Extraktionsprotokoll

Zirka 0,1 g Stuhlprobe werden in 1 ml UniversalTransportMedium UTM (Copan Italia S.P.A.) suspendiert. Das UTM besteht aus einem mit Medium gefüllten Röhrchen, das zusätzlich Glasperlen enthält, um eine bessere Durchmischung der Probe zu erzielen. Durch Zentrifugation (10 Min., 1.600 x g) werden größere Stuhlbestandteile (zum Beispiel Pflanzenfasern) sedimentiert. Der Überstand der zentrifugierten Proben kann nach dem Öffnen der Röhrchen direkt im QIAsymphony SP zur Nukleinsäure-Extraktion eingesetzt werden. Das hierbei zum Einsatz kommende QIAsymphony DSP Virus/Pathogen Mini Kit gewährleistet eine optimale Nukleinsäureextraktion aus unterschiedlichsten Probenmaterialien.

Auf Anraten der Qiagen-Applikationsspezialisten wurde der optional einsetzbare ATL-Puffer hinzugefügt, um eine generalisierte Lyse zu erhalten. Außerdem wurde das originale Extraktionsprotokoll (Pathogen Complex 200) so angepasst, dass das Probenmaterial ohne vorheriges Mischen direkt von der Flüssigkeitsoberfläche eingesetzt werden kann. Eine Trennung von Überstand und Pellet ist nicht mehr erforderlich, womit ein Pipettierschritt sowie Verbrauchsmaterial eingespart werden können.

Datenmanagement

Das adaptierte Protokoll mit der Bezeichnung „complex-200cr-212tid155_v1“ ist auf der Qiagen-Homepage verfügbar. Die Primärproben mit den Originalpatientenbarcodes können direkt in das QIAsymphony-System mit integriertem Barcodeleser für Primärproben eingesetzt werden, wodurch eine hohe Prozess-Sicherheit erreicht wird. Mit der neu entwickelten QIAlink-Software in Kombination mit der QIAsymphony Management Console ist außerdem das Datenmanagement zwischen dem QIAsymphony SP/AS und bis zu drei Rotor-Gene Q Cyclern mit dem Laborinformationssystem C-LAB von der Probe bis zur Befundung vollständig automatisiert. Nach zirka 80 Minuten (24 Proben) stehen die Totalnukleinsäureisolate für den Nachweis von Bakterien und DNA- oder RNA-Viren zur Verfügung.
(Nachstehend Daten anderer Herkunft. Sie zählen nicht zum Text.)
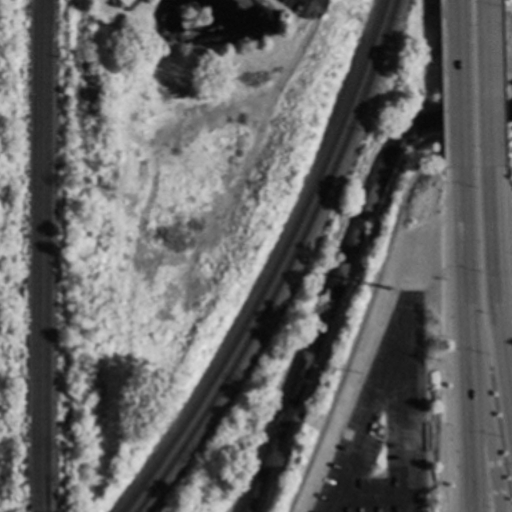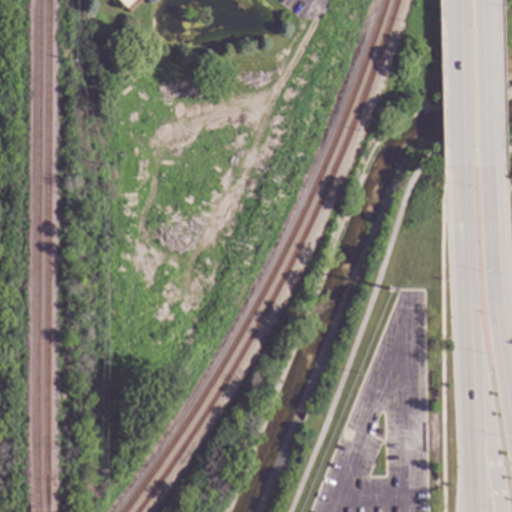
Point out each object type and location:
building: (124, 3)
building: (124, 3)
road: (488, 83)
road: (500, 83)
road: (441, 84)
road: (458, 84)
park: (508, 95)
park: (507, 98)
park: (507, 98)
road: (506, 182)
railway: (40, 256)
railway: (51, 256)
railway: (277, 266)
railway: (290, 267)
road: (497, 279)
power tower: (386, 289)
road: (371, 293)
park: (331, 299)
park: (331, 299)
road: (440, 339)
road: (466, 340)
road: (398, 363)
road: (486, 422)
parking lot: (385, 426)
road: (464, 482)
road: (373, 501)
road: (407, 507)
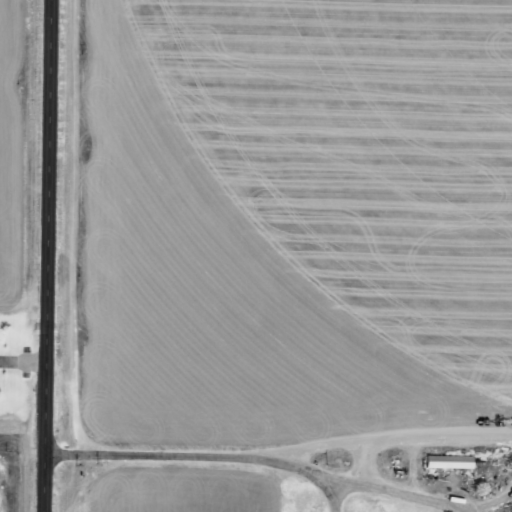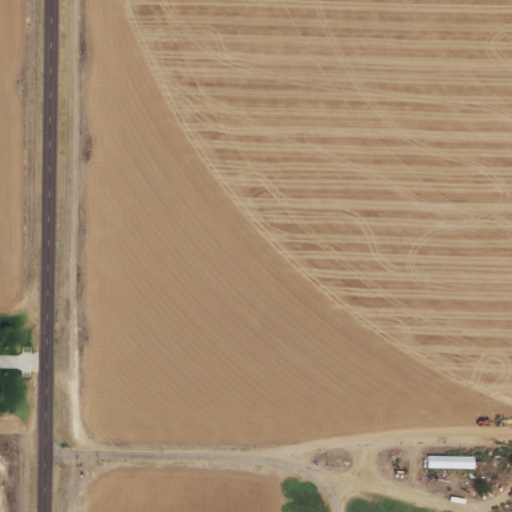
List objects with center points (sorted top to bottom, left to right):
road: (50, 256)
road: (205, 456)
building: (450, 461)
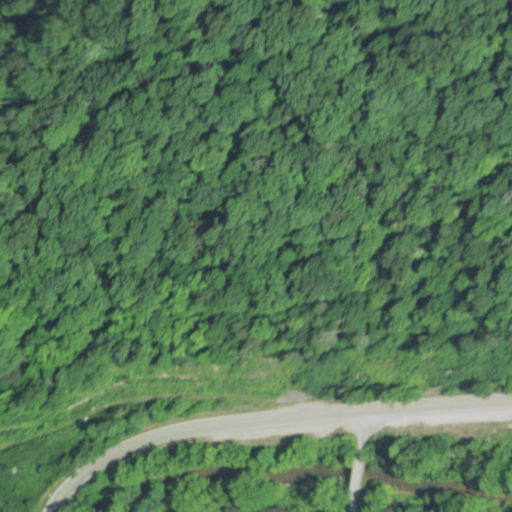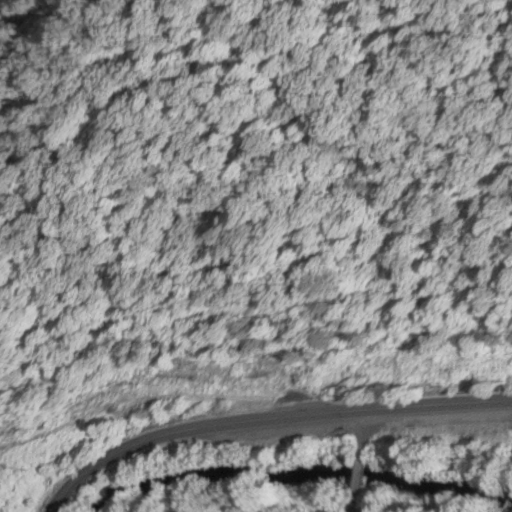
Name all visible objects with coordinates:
road: (269, 417)
road: (369, 434)
road: (362, 474)
road: (359, 500)
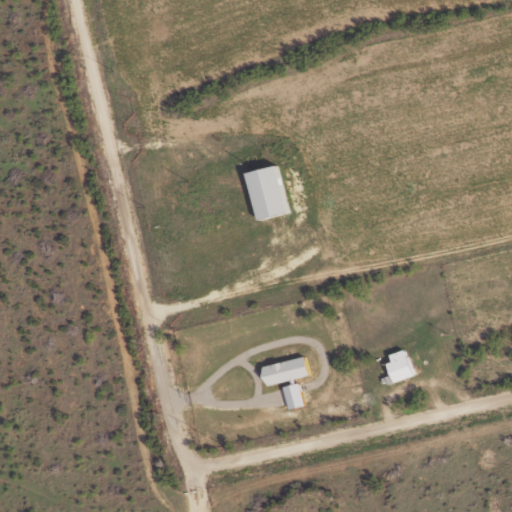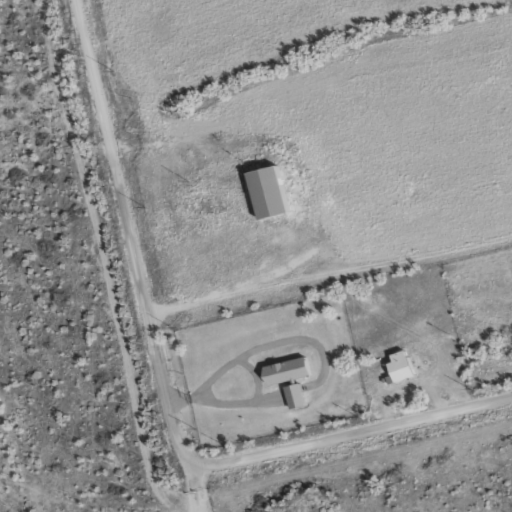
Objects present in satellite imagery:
building: (265, 191)
road: (112, 234)
building: (396, 366)
building: (282, 370)
building: (291, 395)
road: (347, 429)
road: (88, 469)
road: (175, 486)
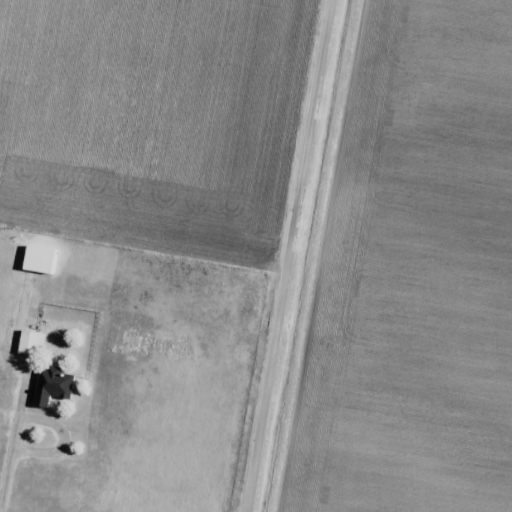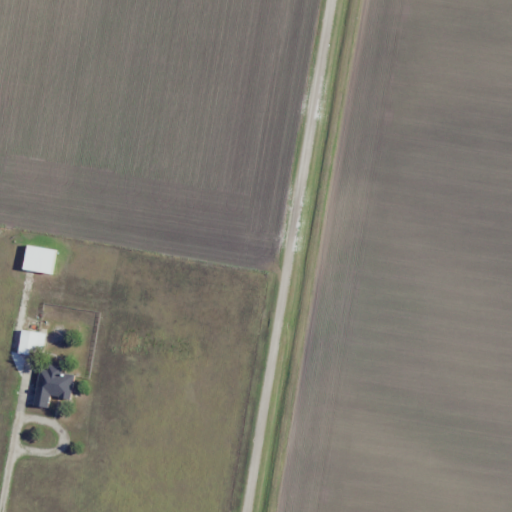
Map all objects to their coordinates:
road: (293, 256)
building: (31, 343)
building: (51, 386)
Für die PCR-Reaktion werden die QuantiFast-Multiplex-PCR beziehungsweise RT-PCR-Kits von Qiagen verwendet. Verschiedene Real-Time-PCR-Geräte lassen sich für die eigentliche Amplifikation und Detektion einsetzen, allen voran der Rotor-Gene Q oder auch Cycler, die 96 Well-Platten aufnehmen können. Zusammen mit dem technischen Support der Firma Qiagen konnte die QIAsymphony RGQ-Plattform hervorragend an die Arbeitsabläufe und Bedürfnisse im Labor angepasst und in das lokale LIMS-System integriert werden.

Das beschriebene Vorgehen zum Viren- und Bakteriendirektnachweis aus Stuhlproben lässt sich leicht in den bestehenden Laborablauf integrieren. Die verwendeten Reagenzien erlauben im Multiplex-Ansatz den Nachweis weiterer relevanter Erreger wie zum Beispiel EHEC, Adenoviren, Enteroviren und Helicobacter pylori, so dass eine den modernen Bedürfnissen angepasste Stuhldiagnostik mit gleichzeitig hoher Analysenqualität bei geringer Personalbindung und hoher Kosteneffizienz ermöglicht wird.